Di satu sisi, Pengamat Kepolisian dari ISESS, Bambang Rukminto, juga melihat bahwa pengerahan aparat di Wadas itu tak lepas dari perintah Presiden RI Joko Widodo (Jokowi) ke Kapolri, Jenderal Listyo Sigit Prabowo, agar Korps Bhayangkara mengawal proses investasi.
Kala itu, Jokowi bahkan meminta agar Kapolri tak segan mencopot Kapolda yang gagal atau tak mengawal investasi.
Menyikapi itu, Listyo bahkan sempat pernah mewanti-wanti tujuh Kapolda baru yang dilantik pada Desember 2021 lalu agar tak menghambat iklim investasi di Indonesia.

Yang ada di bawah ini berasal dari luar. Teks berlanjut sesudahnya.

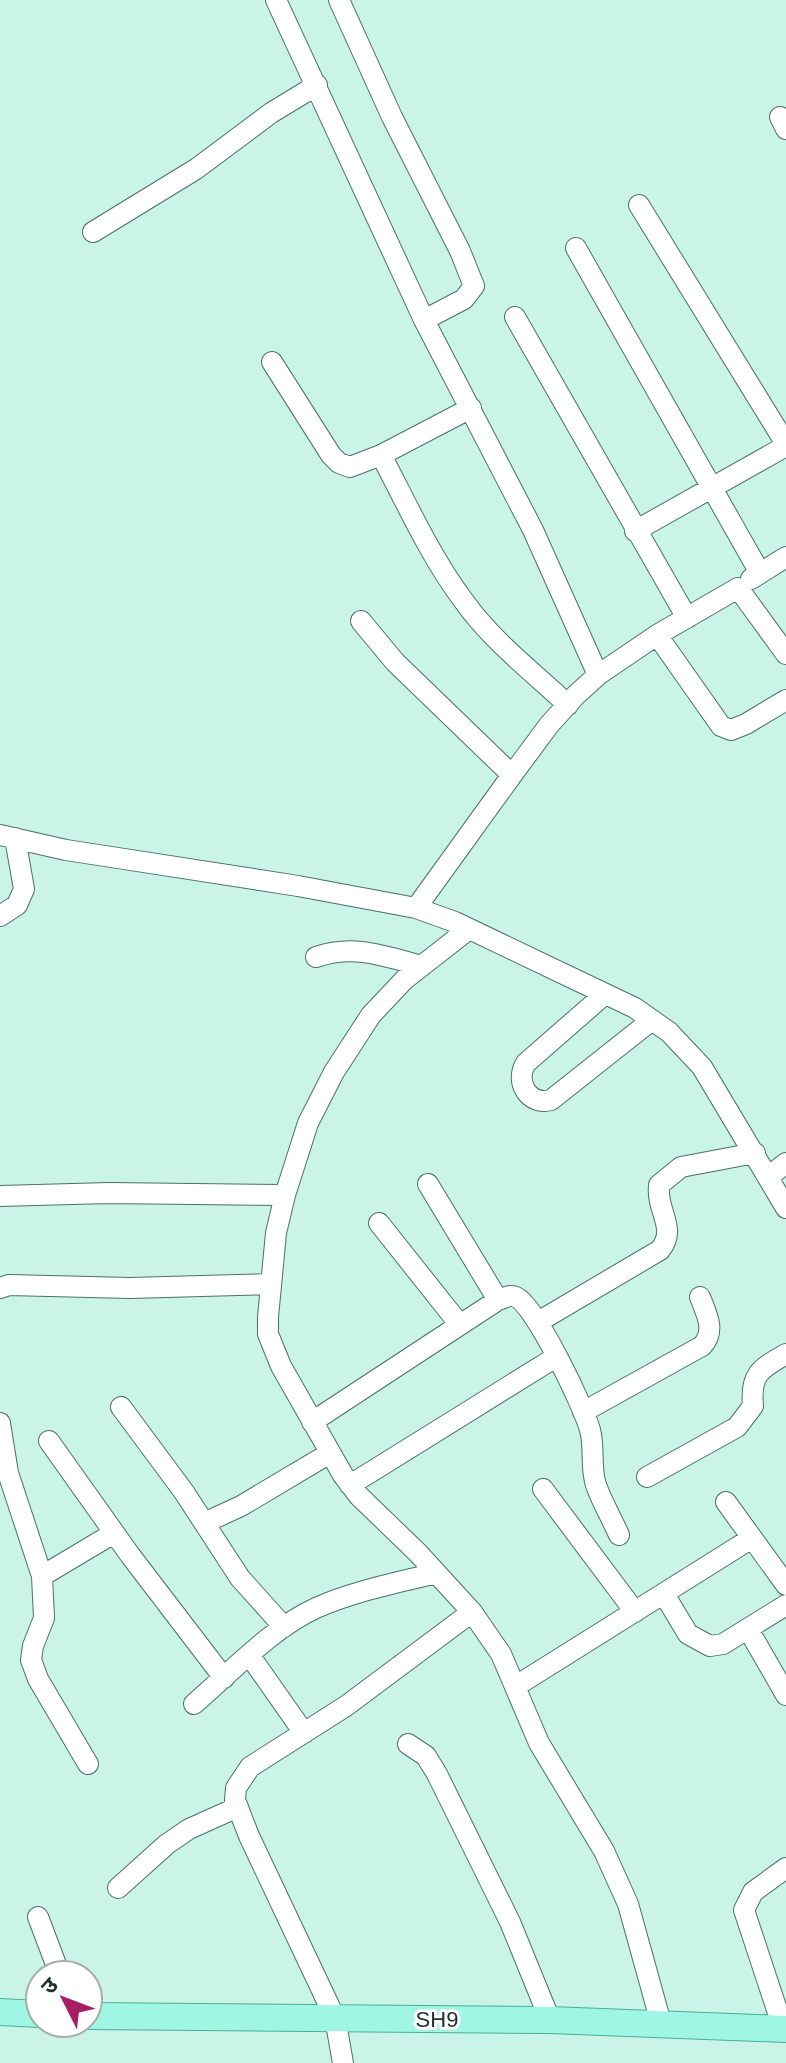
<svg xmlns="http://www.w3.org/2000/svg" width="786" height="2063" font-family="Helvetica,'Noto Sans Devanagari',sans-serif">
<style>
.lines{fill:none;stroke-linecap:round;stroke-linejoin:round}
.minor-casing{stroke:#4a7167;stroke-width:22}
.major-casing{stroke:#49ae98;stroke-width:28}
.minor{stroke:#fff;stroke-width:20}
.major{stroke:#9ff7e3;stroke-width:26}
.labels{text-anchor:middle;stroke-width:6;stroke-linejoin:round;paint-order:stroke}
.street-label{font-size:22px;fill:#21312d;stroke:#fff}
</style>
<rect width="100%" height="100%" fill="#c9f4e7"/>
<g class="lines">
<!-- minor casing -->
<g class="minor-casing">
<path id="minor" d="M276,0l148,320 109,210 65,145
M339,0l53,117 68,134 14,35 -10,13 -40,21
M780,117l6,12
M639,205l147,239
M93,232l103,-63 75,-56 46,-28
M576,248l184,325
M515,317l172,301
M272,362l59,93 8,8 11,4 31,-12 90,-47
M381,455c26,49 49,101 82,145 28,40 70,72 105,105
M635,531l151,-85
M751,579l35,-22
M361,621l34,41 117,113
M657,635l64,91 10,4 15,-6 40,-24
M0,835l66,15 232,36 118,22 39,14 115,55 65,31 34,24 33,35 84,141
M416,908l96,-133 37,-50 27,-30 22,-20 59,-40 81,-47 48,66
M0,916l17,-11 7,-16 -9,-51
M469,929l-64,50 -34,36 -37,57 -26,51 -23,72 -9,38 -8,84v17l13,32 62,109 16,21 59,57 54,59 29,42 38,89 65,108 24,53 33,119
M316,957c39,-13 67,-1 106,9
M605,994l-79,69c-12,19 3,43 25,37l101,-80
M768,1177l18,-14
M428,1184l70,116
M0,1196l109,-3 176,2
M379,1223l81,102
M0,1288l9,-3 121,3 140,-4
M538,1322l122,-72c18,-22 -4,-38 -1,-65l22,-18 74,-14
M121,1407l63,85 56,86 44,49
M583,1412l119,-66c14,-15 5,-31 -2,-49
M312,1422l186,-122c7,-2 11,-6 18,-3 19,8 68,110 74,133 5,18 0,37 6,55 6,17 16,34 23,50
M0,1423l8,50 34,103 2,42 -11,28 -2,14 7,19 50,85
M49,1441l81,114 94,123
M647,1477l90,-50 16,-21c-3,-32 7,-37 33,-52
M350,1485l206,-128
M543,1489l92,123
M726,1502l60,83
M204,1523l37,-17 89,-53
M42,1576l72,-43
M664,1594l24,40 22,12 13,-2 63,-39
M748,1629l38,66
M250,1656l54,77
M516,1686l236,-148
M194,1704c37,-32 78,-76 122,-96 38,-17 81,-25 120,-35
M408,1744l18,12 11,18 73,148 40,98
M118,1888l49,-44 22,-15 49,-22
M38,1917l22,58
M783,2028l-39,-118 9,-18 33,-24
M343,2063l-8,-45 -86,-182 -14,-36 1,-12 14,-21 96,-61 126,-94"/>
</g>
<!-- major casing -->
<g class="major-casing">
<path id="major" d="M0,2012l40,2
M88,2016l462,4 236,9"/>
</g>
<!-- minor -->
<use href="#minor" class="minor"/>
<!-- major -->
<use href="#major" class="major"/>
</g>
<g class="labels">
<!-- street labels -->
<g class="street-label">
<text x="437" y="2027">SH9</text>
</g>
</g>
<!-- north arrow -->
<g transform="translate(64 1999) rotate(312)"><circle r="38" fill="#ffffff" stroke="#a6adab" stroke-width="2"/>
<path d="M0-6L14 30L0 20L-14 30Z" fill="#a71e64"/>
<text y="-12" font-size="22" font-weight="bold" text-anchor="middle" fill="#21312d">उ</text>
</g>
</svg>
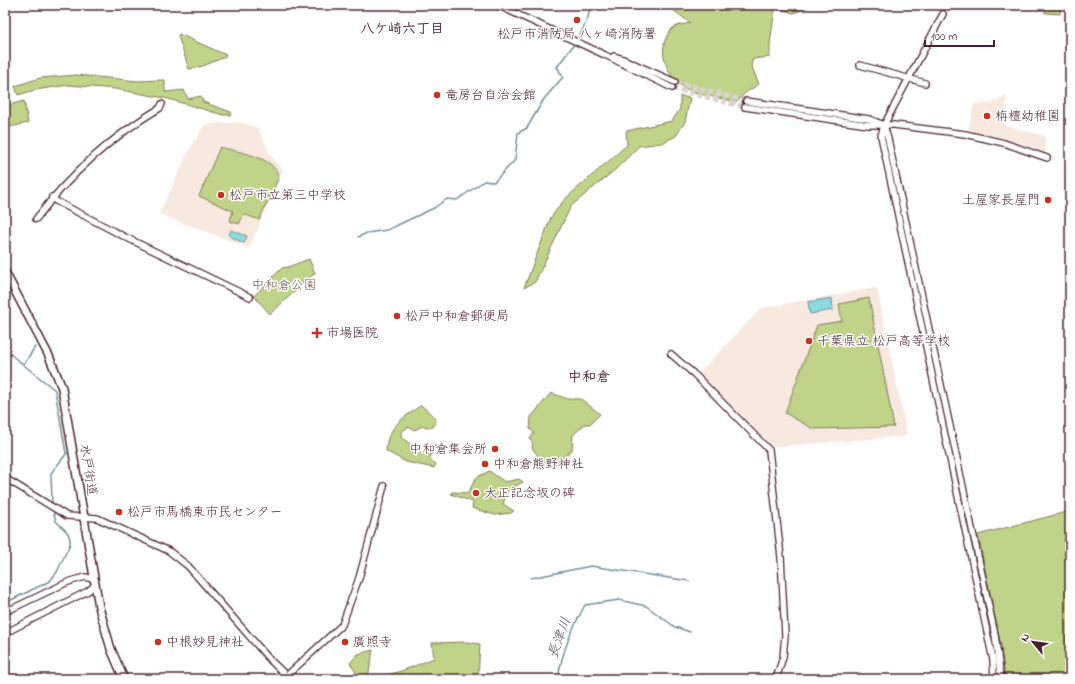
<svg xmlns="http://www.w3.org/2000/svg" width="1075" height="684" font-family="'Indie Flower','Klee One',sans-serif">
<rect width="100%" height="100%" fill="#fff"/>
<filter id="ink" filterUnits="userSpaceOnUse"><feTurbulence type="fractalNoise" baseFrequency=".025" numOctaves="2"/><feDisplacementMap in="SourceGraphic" scale="8" xChannelSelector="R" yChannelSelector="G"/><feConvolveMatrix kernelMatrix="1 2 1 2 8 2 1 2 1" color-interpolation-filters="sRGB"/></filter>
<g filter="url(#ink)">
<!-- built -->
<g fill="#f8e9e0">
<path d="M1007 95 1004 125 1045 136V153L993 135 968 130 974 104 990 103Z"/>
<path d="M241 122 258 128 270 154 283 170 249 248 159 214 194 140H196L203 126 207 124Z"/>
<path d="M875 288H877L907 434 906 436 773 447 699 373 761 308Z"/>
</g>
<!-- green -->
<g fill="#bfd489" stroke="#847a5a">
<path d="M671 5H724L723 7 726 5H809L808 7 794 13 775 8 770 44V57L753 59 751 65 759 84 745 93 737 102C724 99 693 94 683 87 665 76 655 44 673 28 677 25 685 24 690 23L672 9Z"/>
<path d="M1045 5H1061L1060 14 1045 13Z"/>
<path d="M179 34 226 55 225 57 203 66 189 69 178 36Z"/>
<path d="M77 75 138 81 165 80V92L184 90 188 99 201 96 203 102 231 112V115H223L165 98 115 89 69 85 35 90 18 95 15 86 40 78Z"/>
<path d="M680 96 690 98 685 122 676 136 662 143 639 146 616 169 571 206 535 282 524 288 551 217 565 199 627 145 626 131 672 121 680 109Z"/>
<path d="M24 101 28 123 5 128V106Z"/>
<path d="M220 147C238 152 274 156 279 177L259 220 244 214 239 224 230 221 233 211 199 196Z"/>
<path d="M309 259 315 273 270 314 254 296 282 268 288 267Z"/>
<path d="M869 298 894 427 813 429 785 413 817 325 842 321 839 304Z"/>
<path d="M551 393 568 399H581L600 414 590 424H585L573 435 572 450 553 466 547 467 532 448 533 444 530 439 534 433 530 429 531 417Z"/>
<path d="M420 406H422L435 417 436 421 432 428 423 426 414 430 408 427 401 432V437L410 444V450L417 454 423 451 431 444 436 446 429 459 436 464 434 468 406 462 386 451C386 428 403 418 420 406Z"/>
<path d="M489 471 505 482 519 479 523 482 508 490 503 504 514 511 511 513 495 515 472 508 473 502 451 494 452 492 468 493 476 478Z"/>
<path d="M1070 511V679H1005L1001 646 978 535Z"/>
<path d="M467 642 480 644 478 679H360L350 663 358 654 373 650 368 678C391 676 413 667 434 658L432 643Z"/>
</g>
<!-- water -->
<g fill="#8adbe4" stroke="#70909a">
<path d="M231 230 247 236 244 243 229 236Z"/>
<path d="M832 298 833 310 810 314 808 302Z"/>
</g>
<g fill="none" stroke-linecap="round" stroke-linejoin="round">
<!-- stream -->
<g stroke="#70909a" stroke-width="1.5">
<path d="M577 40 587 21 591 5"/>
<path d="M358 237 367 233 387 230 434 208 447 199 457 200 484 181 494 182 515 160 518 133 527 128 544 99 563 77 557 67 575 43"/>
<path d="M5 350 55 390 66 453"/>
<path d="M24 364 35 347"/>
<path d="M52 504 51 473 67 453"/>
<path d="M531 578 591 566 689 581"/>
<path d="M5 603 50 581 57 572 70 544V539L68 533 56 521 53 510"/>
<path d="M558 679C562 651 572 629 585 605L619 600 646 606 675 627 690 632"/>
</g>
<!-- secondary-tunnel -->
<g stroke="#dbd2d5" stroke-width="5.5" stroke-dasharray="5.5 3" stroke-linecap="butt">
<path d="M675 82 746 101"/>
<path d="M672 88 745 107"/>
</g>
<!-- secondary casing -->
<g stroke="#4a1f2b" stroke-width="8">
<g id="secondary">
<path d="M497 5 605 55 672 88"/>
<path d="M943 14 884 125 881 136 993 660 994 679"/>
<path d="M614 56 623 59 675 82"/>
<path d="M860 65 925 83"/>
<path d="M746 101 869 119 884 125 888 139 995 635 1001 679"/>
<path d="M745 107 868 125H894L965 134 1004 143 1047 158"/>
<path d="M52 197 56 201 125 237 250 297"/>
<path d="M36 219C71 173 111 137 160 108L162 104"/>
<path d="M671 354 695 375 769 450 781 557 785 635 783 657 776 679"/>
<path d="M5 478 67 516 97 518 169 551 188 566 270 660 290 679"/>
<path d="M5 612 68 582 85 577 94 579"/>
<path d="M5 633 88 591 95 585"/>
<path d="M283 679 342 625 359 578 384 486"/>
</g>
</g>
<!-- highway casing -->
<g stroke="#4a1f2b" stroke-width="10">
<path id="highway" d="M5 272 49 356 62 388 99 607 111 649 124 679"/>
</g>
<!-- secondary -->
<use href="#secondary" stroke="#fff" stroke-width="5.5"/>
<!-- highway -->
<use href="#highway" stroke="#fff" stroke-width="7"/>
<!-- rail -->
<path stroke="#4a1f2b" stroke-width="1.5" d="M5 670 15 679"/>
</g>
</g>
<!-- markers -->
<g fill="#c8321e" stroke="#fff" stroke-width="1.5">
<circle cx="577" cy="20" r="4"/>
<circle cx="437" cy="95" r="4"/>
<circle cx="987" cy="116" r="4"/>
<circle cx="221" cy="195" r="4"/>
<circle cx="1048" cy="200" r="4"/>
<circle cx="397" cy="316" r="4"/>
<path d="M315 327h4v4h4v4h-4v4h-4v-4h-4v-4h4z"/>
<circle cx="809" cy="341" r="4"/>
<circle cx="495" cy="449" r="4"/>
<circle cx="485" cy="464" r="4"/>
<circle cx="476" cy="493" r="4"/>
<circle cx="119" cy="512" r="4"/>
<circle cx="158" cy="642" r="4"/>
<circle cx="345" cy="642" r="4"/>
</g>
<g text-anchor="middle" dominant-baseline="central" stroke-width="3" stroke-linejoin="round" paint-order="stroke">
<!-- poi labels -->
<g font-size="13" fill="#4a1f2b" stroke="#fff" text-anchor="start">
<text x="577" y="34" text-anchor="middle">松戸市消防局 八ヶ崎消防署</text>
<text x="445" y="95">竜房台自治会館</text>
<text x="995" y="116">栴檀幼稚園</text>
<text x="229" y="195">松戸市立第三中学校</text>
<text x="1040" y="200" text-anchor="end">土屋家長屋門</text>
<text x="405" y="316">松戸中和倉郵便局</text>
<text x="326" y="333">市場医院</text>
<text x="817" y="341">千葉県立 松戸高等学校</text>
<text x="487" y="449" text-anchor="end">中和倉集会所</text>
<text x="493" y="464">中和倉熊野神社</text>
<text x="484" y="493">大正記念坂の碑</text>
<text x="127" y="512">松戸市馬橋東市民センター</text>
<text x="166" y="642">中根妙見神社</text>
<text x="353" y="642">廣照寺</text>
</g>
<!-- park labels -->
<g font-size="13" fill="#6d5547" stroke="#fff">
<text x="284" y="285">中和倉公園</text>
</g>
<!-- street labels -->
<g font-size="13" fill="#4a1f2b" stroke="#fff">
<text transform="translate(88 470) rotate(81)">水戸街道</text>
</g>
<!-- neighbourhood labels -->
<g font-size="14" font-weight="bold" fill="#4a1f2b" stroke="#fff">
<text x="402" y="29">八ケ崎六丁目</text>
<text x="589" y="377">中和倉</text>
</g>
<!-- water labels -->
<g font-size="14" font-style="italic" fill="#5d5762" stroke="#fff">
<text transform="translate(560 638) rotate(-70)">長津川</text>
</g>
</g>
<!-- margin -->
<rect width="1075" height="684" fill="none" stroke="#fff" stroke-width="20"/>
<rect x="10" y="10" width="1055" height="664" fill="none" stroke="#4a1f2b" stroke-width="1.5" filter="url(#ink)"/>
<!-- north arrow -->
<g transform="translate(1033 642) rotate(299)" stroke="#ffffff" stroke-width="3" paint-order="stroke">
<path d="M0-3L7 15L0 10L-7 15Z" fill="#4a1f2b"/>
<text y="-6" font-size="11" font-weight="bold" text-anchor="middle" fill="#4a1f2b">N</text>
</g>
<!-- scale -->
<path d="M925 40v6h69v-6" fill="none" stroke="#4a1f2b" stroke-width="2"/>
<text x="931" y="40" font-size="12" fill="#4a1f2b" stroke="#ffffff" stroke-width="3" paint-order="stroke">100 m</text>
</svg>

Dapat diasumsikan jika kepolisian mau tak mau harus bertindak secara intimidatif dalam rangka membantu investasi di Jawa Tengah.
Di mana, dalam hal ini adalah bagian dari pembangunan Bendungan.
"Asumsi-asumsi tentunya akan mengarah ke sana. Pembuktiannya, kita lihat apa yang dilakukan Presiden dan Kapolri usai insiden tadi (kemarin) pagi," kata Bambang.
Selain itu, kata Sugeng, Korps Bhayangkara harus memiliki pedoman yang jelas ketika menyikapi perintah Presiden agar polisi dapat mengawal investasi sehingga tak menimbulkan ketegangan.
Menurutnya, situasi aparat yang represif seperti masa orde baru dapat muncul kembali jika permintaan itu dimaknai setiap jajaran kepolisian di Indonesia tanpa ada landasan hukum yang jelas.
"Pernyataan Presiden tersebut membenturkan Polri dengan rakyat dan berpotensi menimbulkan korban pelanggaran HAM," ujar Sugeng.
"Presiden yang memerintahkan Polri mengawal Investasi tanpa adanya SOP yang diatur dalam Perkap atau Perpol yang mengatur ketentuan pengawalan investasi berlandaskan perlindungan HAM maka akan memunculkan kondisi represi pada rakyat persis zaman Orba dulu," imbuhnya.
Sebagai informasi, polemik pengamanan berlebihan polisi di Wadas masih mencuat hingga saat ini.
Gubernur Jawa Tengah, Ganjar Pranowo, bahkan meminta maaf kepada warga Wadas apabila merasa tak nyaman dengan kehadiran polisi selama proses pengukuran.
Kepala Staf Presiden (KSP), Moeldoko, mengatakan bahwa pemerintah akan mengevaluasi pengarahan aparat ke wilayah Wadas buntut situasi mencekam yang ditimbulkan.
"Semua akan dievaluasi. Terima kasih," ucap Moeldoko, lewat pesan singkat kepada media, Rabu (9/2/2022).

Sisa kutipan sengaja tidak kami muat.